I am, however, concerned about waiving the seven-year cooling-off period, a policy tied to a foundational principle that our nation’s military should be subject to civilian control. I am also disappointed by the lack of substantive congressional debate that has been devoted to this important question. This requirement was put into place in 1947 with the creation of the Department of Defense and the position of the secretary of defense. To date, Congress has waived this requirement only twice, once in 1950 and not again for 67 years until it was granted in 2017 to Gen. Mattis, in part to accommodate for a president with no formal experience in government.  

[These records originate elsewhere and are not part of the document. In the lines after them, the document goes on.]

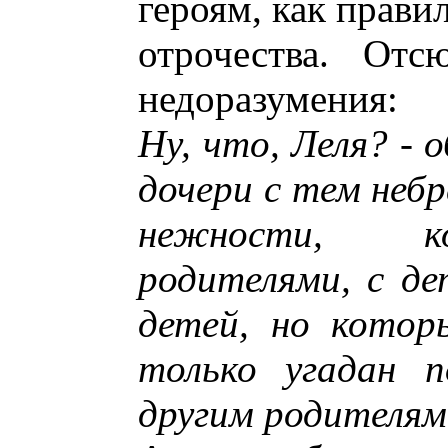
героям, как правил
отрочества. Отс
недоразумения:
Ну, что, Леля? - 
дочери с тем не
нежности, ко
родителями, с д
детей, но котор
только угадан п
другим родителям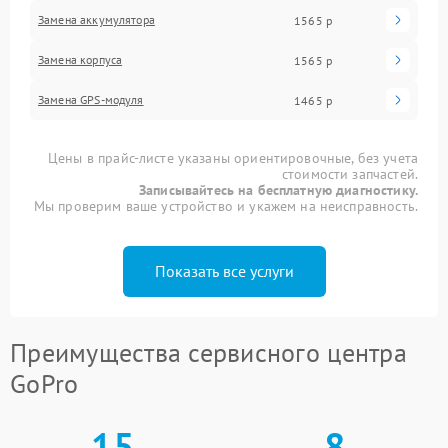
Замена аккумулятора
1565 р
Замена корпуса
1565 р
Замена GPS-модуля
1465 р
Цены в прайс-листе указаны ориентировочные, без учета
стоимости запчастей.
Записывайтесь на бесплатную диагностику.
Мы проверим ваше устройство и укажем на неисправность.
Показать все услуги
Преимущества сервисного центра
GoPro
15
8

By contrast, President Biden is uniquely qualified for the times we find ourselves in, and his experience both as Vice President and U.S. Senator prepare him well to serve as our commander in chief. History shows that Congress has long respected and taken seriously the requirement of civilian control and provided a waiver for only the most exceptional circumstances. I do not believe we find ourselves in such circumstances today. 

This is not a vote about the qualifications of General Austin -- that is for the Senate to decide. This vote is a decision over whether or not the law’s requirement for a seven-year cooling-off period will remain a meaningful constraint in the future. If it becomes a mere formality in nature, it will no longer serve any meaningful purpose in ensuring civilian control of the military. It is not insignificant for Congress to waive this requirement twice in four years after having done so only twice over a period of nearly seven decades. The principle of civilian control of the military is far too important for our democracy to justify supporting this waiver under the circumstances confronting the nation at this moment.”